Wolves In Captivity

I finally got around to watching The Wolfpack and boy do I have feelings.

First, however, a slight disclaimer. I usually hate documentaries. My idea of what makes a good movie is as many of the following as possible:

  • explosions (I really like watching things go boom)
  • PRACTICAL explosions (example – my primary reason for going to see Mad Max: Fury Road BEFORE the internet latched onto it for various reasons is because I read somewhere that it had the largest practical effects budget EVER and like… that is so, so relevant to my interests)
  • pretty people (which for me is a little different than for most people, but whatev, I’ve still watched my share of trash movies because of various actors)
  • pretty people making out (and yet not rom-coms because I hate them unless Amy Adams is involved. I’m talking more like weirdly sweet romantic subplots in action movies here, and no I can’t think of a good example)

Needless to say, the average documentary doesn’t even register with me as a thing. My attention span is questionable at best, and I’m not gonna use it on anything involving real people. Like, ever. But rules are made to be broken, and sometimes exceptions happen. And oh what an exception it was.
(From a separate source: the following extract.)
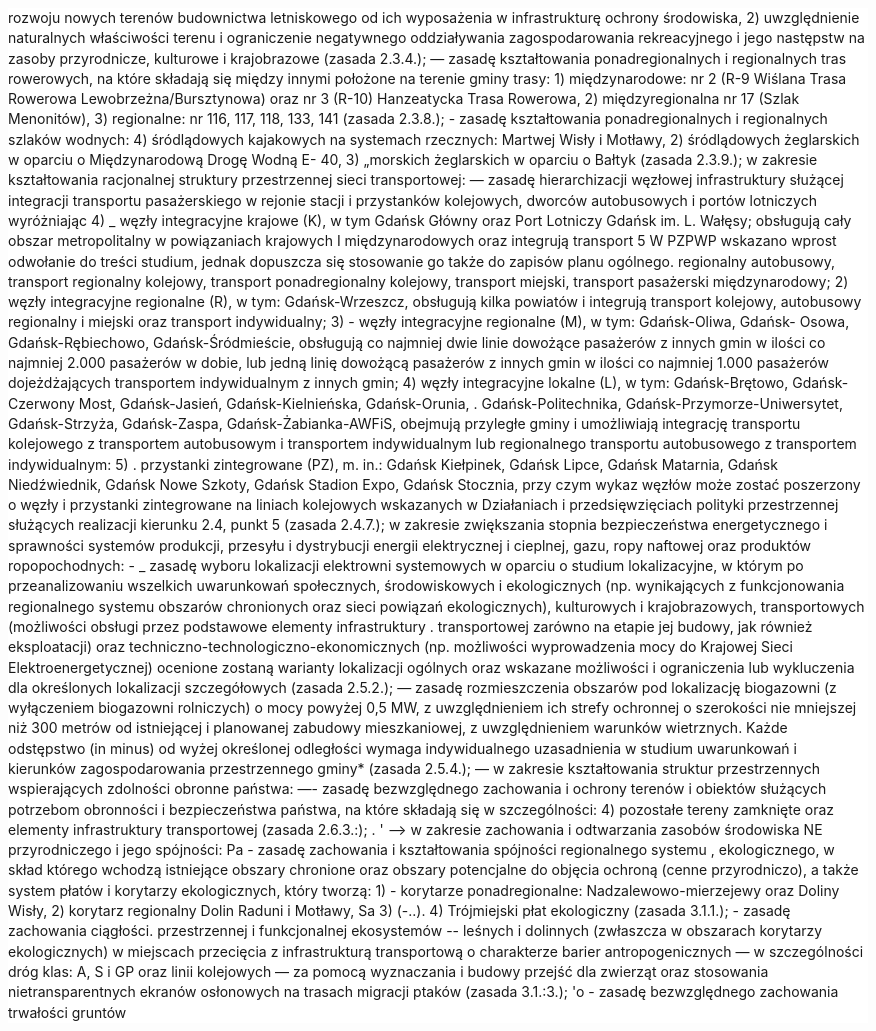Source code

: rozwoju nowych terenów budownictwa letniskowego od ich wyposażenia w infrastrukturę ochrony środowiska, 2) uwzględnienie naturalnych właściwości terenu i ograniczenie negatywnego oddziaływania zagospodarowania rekreacyjnego i jego następstw na zasoby przyrodnicze, kulturowe i krajobrazowe (zasada 2.3.4.); — zasadę kształtowania ponadregionalnych i regionalnych tras rowerowych, na które składają się między innymi położone na terenie gminy trasy: 1) międzynarodowe: nr 2 (R-9 Wiślana Trasa Rowerowa  Lewobrzeżna/Bursztynowa) oraz nr 3 (R-10) Hanzeatycka Trasa Rowerowa, 2) międzyregionalna nr 17 (Szlak Menonitów),   3) regionalne: nr 116, 117, 118, 133, 141 (zasada 2.3.8.);  - zasadę kształtowania ponadregionalnych i regionalnych szlaków wodnych: 4) śródlądowych kajakowych na systemach rzecznych: Martwej Wisły i Motławy, 2) śródlądowych żeglarskich w oparciu o Międzynarodową Drogę Wodną E- 40, 3) „morskich żeglarskich w oparciu o Bałtyk (zasada 2.3.9.); w zakresie kształtowania racjonalnej struktury przestrzennej sieci transportowej: — zasadę hierarchizacji węzłowej infrastruktury służącej integracji transportu pasażerskiego w rejonie stacji i przystanków kolejowych, dworców autobusowych i portów lotniczych wyróżniając 4) _ węzły integracyjne krajowe (K), w tym Gdańsk Główny oraz Port Lotniczy Gdańsk im. L. Wałęsy; obsługują cały obszar metropolitalny w powiązaniach krajowych I międzynarodowych oraz integrują transport 5 W PZPWP wskazano wprost odwołanie do treści studium, jednak dopuszcza się stosowanie go także do zapisów planu ogólnego.   regionalny autobusowy, transport regionalny kolejowy, transport  ponadregionalny kolejowy, transport miejski, transport pasażerski międzynarodowy;  2) węzły integracyjne regionalne (R), w tym: Gdańsk-Wrzeszcz, obsługują kilka powiatów i integrują transport kolejowy, autobusowy regionalny i miejski oraz transport indywidualny; 3) - węzły integracyjne regionalne (M), w tym: Gdańsk-Oliwa, Gdańsk- Osowa, Gdańsk-Rębiechowo, Gdańsk-Śródmieście, obsługują co najmniej dwie linie dowożące pasażerów z innych gmin w ilości co najmniej 2.000 pasażerów w dobie, lub jedną linię dowożącą pasażerów z innych gmin w ilości co najmniej 1.000 pasażerów dojeżdżających transportem indywidualnym z innych gmin; 4) węzły integracyjne lokalne (L), w tym: Gdańsk-Brętowo, Gdańsk- Czerwony Most, Gdańsk-Jasień, Gdańsk-Kielnieńska, Gdańsk-Orunia, .  Gdańsk-Politechnika, Gdańsk-Przymorze-Uniwersytet, Gdańsk-Strzyża, Gdańsk-Zaspa, Gdańsk-Żabianka-AWFiS, obejmują przyległe gminy i umożliwiają integrację transportu kolejowego z transportem autobusowym i transportem indywidualnym lub regionalnego transportu autobusowego z transportem indywidualnym: 5) . przystanki zintegrowane (PZ), m. in.: Gdańsk Kiełpinek, Gdańsk Lipce, Gdańsk Matarnia, Gdańsk Niedźwiednik, Gdańsk Nowe Szkoty, Gdańsk Stadion Expo, Gdańsk Stocznia, przy czym wykaz węzłów może zostać poszerzony o węzły i przystanki zintegrowane na liniach kolejowych wskazanych w Działaniach i przedsięwzięciach polityki przestrzennej służących realizacji kierunku 2.4, punkt 5 (zasada 2.4.7.); w zakresie zwiększania stopnia bezpieczeństwa energetycznego i sprawności systemów produkcji, przesyłu i dystrybucji energii elektrycznej i cieplnej, gazu, ropy naftowej oraz produktów ropopochodnych: - _ zasadę wyboru lokalizacji elektrowni systemowych w oparciu o studium lokalizacyjne, w którym po przeanalizowaniu wszelkich uwarunkowań społecznych, środowiskowych i ekologicznych (np. wynikających z funkcjonowania regionalnego systemu obszarów chronionych oraz sieci powiązań ekologicznych), kulturowych i krajobrazowych, transportowych (możliwości obsługi przez podstawowe elementy infrastruktury . transportowej zarówno na etapie jej budowy, jak również eksploatacji) oraz techniczno-technologiczno-ekonomicznych (np. możliwości wyprowadzenia mocy do Krajowej Sieci Elektroenergetycznej) ocenione zostaną warianty lokalizacji ogólnych oraz wskazane możliwości i ograniczenia lub wykluczenia dla określonych lokalizacji szczegółowych (zasada 2.5.2.); — zasadę rozmieszczenia obszarów pod lokalizację biogazowni (z wyłączeniem biogazowni rolniczych) o mocy powyżej 0,5 MW, z uwzględnieniem ich strefy ochronnej o szerokości nie mniejszej niż 300 metrów od istniejącej i planowanej zabudowy mieszkaniowej, z uwzględnieniem warunków wietrznych. Każde odstępstwo (in minus) od wyżej określonej odległości wymaga indywidualnego uzasadnienia  w studium uwarunkowań i kierunków zagospodarowania przestrzennego gminy* (zasada 2.5.4.); — w zakresie kształtowania struktur przestrzennych wspierających zdolności obronne państwa: —- zasadę bezwzględnego zachowania i ochrony terenów i obiektów służących potrzebom obronności i bezpieczeństwa państwa, na które składają się w szczególności: 4) pozostałe tereny zamknięte oraz elementy infrastruktury transportowej (zasada 2.6.3.:); . '  —> w zakresie zachowania i odtwarzania zasobów środowiska NE przyrodniczego i jego spójności:   Pa - zasadę zachowania i kształtowania spójności regionalnego systemu , ekologicznego, w skład którego wchodzą istniejące obszary chronione oraz obszary potencjalne do objęcia ochroną (cenne przyrodniczo), a także system płatów i korytarzy ekologicznych, który tworzą: 1) - korytarze ponadregionalne: Nadzalewowo-mierzejewy oraz Doliny Wisły, 2) korytarz regionalny Dolin Raduni i Motławy, Sa  3) (-..).  4) Trójmiejski płat ekologiczny (zasada 3.1.1.); - zasadę zachowania ciągłości. przestrzennej i funkcjonalnej ekosystemów -- leśnych i dolinnych (zwłaszcza w obszarach korytarzy ekologicznych) w miejscach przecięcia z infrastrukturą transportową o charakterze barier antropogenicznych — w szczególności dróg klas: A, S i GP oraz linii kolejowych — za pomocą wyznaczania i budowy przejść dla zwierząt oraz stosowania nietransparentnych ekranów osłonowych na trasach migracji ptaków (zasada 3.1.:3.);  'o - zasadę bezwzględnego zachowania trwałości gruntów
For those of y’all who have not heard of it, The Wolfpack is about the Angulo brothers, six teenage boys raised in almost-total isolation in an apartment in New York. (There’s also a sister, but she’s irrelevant in the film.) Until shortly before the film picks up, the boys had never been allowed into the outside world without supervision, and even that was extremely rare. However, they were allowed one window into the unknown – movies, and lots of ’em – and that completely shapes their view of human behavior.
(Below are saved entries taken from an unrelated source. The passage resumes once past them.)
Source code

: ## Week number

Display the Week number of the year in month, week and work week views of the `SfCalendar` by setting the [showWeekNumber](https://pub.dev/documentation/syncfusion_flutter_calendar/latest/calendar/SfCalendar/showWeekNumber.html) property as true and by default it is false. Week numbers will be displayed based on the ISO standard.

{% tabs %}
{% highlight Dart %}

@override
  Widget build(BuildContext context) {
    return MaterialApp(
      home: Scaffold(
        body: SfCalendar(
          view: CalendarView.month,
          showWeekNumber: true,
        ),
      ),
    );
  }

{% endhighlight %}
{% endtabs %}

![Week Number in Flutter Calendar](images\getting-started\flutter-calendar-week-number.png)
It’s tragic, yes, but I couldn’t look away because I understood that. I could relate because, to a lesser extent, been there done that. Sure, I got out a lot more, but just try to tell me that homeschool culture resembles the Normal World in any genuine way. Fact – it really doesn’t, and most of what I know about how the outside world works, I learned from books and TV. It’s a running joke that most of my sex-ed came from reading fanfic, and considering some of the things I have seen, I got lucky on that front. (I got the technical details in a Human Sexuality course I took towards the end of my college attempt, but thank yooou people who were writing a particular ship in the mid-2000s for informing this particular Bubble girl that women CAN want and enjoy sex.)

It’s also a running joke, albeit a slightly less funny one, that my weird background will come up in just about any social situation. When I know I’m gonna be dealing with people who don’t know about that part of me, I like to play a game called “how long before this comes up?” because it will come up. It always does. The fact that I have a very different starting point than most people is something I can’t avoid or ignore, and it changes things.

Sooo, back to Wolfpack. If you want your heart to get broken over the course of an hour and a half, you should watch it. If you want to watch teenage boys reenact scenes from a variety of classic movies from memory, you should watch it. If you want an interesting look at how isolation can shape people… you know the drill.